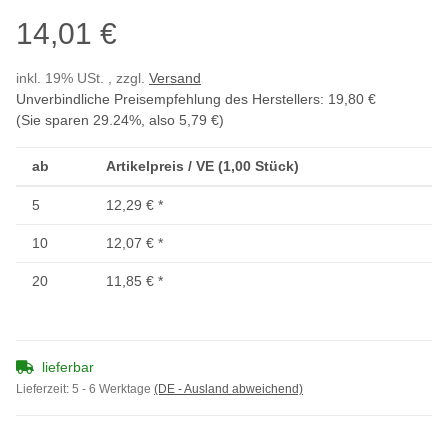
14,01 €
inkl. 19% USt. , zzgl.
Versand
Unverbindliche Preisempfehlung des Herstellers
:
19,80 €
(Sie sparen
29.24%
, also
5,79 €
)
ab
Artikelpreis / VE (1,00 Stück)
5
12,29 €
*
10
12,07 €
*
20
11,85 €
*
lieferbar
Lieferzeit:
5 - 6 Werktage
(DE - Ausland abweichend)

————

### Directive
Reproduce the text lines of the material word for word, leaving the pictures out.

### Response to the task
14,01 €
inkl. 19% USt. , zzgl.
Versand
Unverbindliche Preisempfehlung des Herstellers
:
19,80 €
(Sie sparen
29.24%
, also
5,79 €
)
ab
Artikelpreis / VE (1,00 Stück)
5
12,29 €
*
10
12,07 €
*
20
11,85 €
*
lieferbar
Lieferzeit:
5 - 6 Werktage
(DE - Ausland abweichend)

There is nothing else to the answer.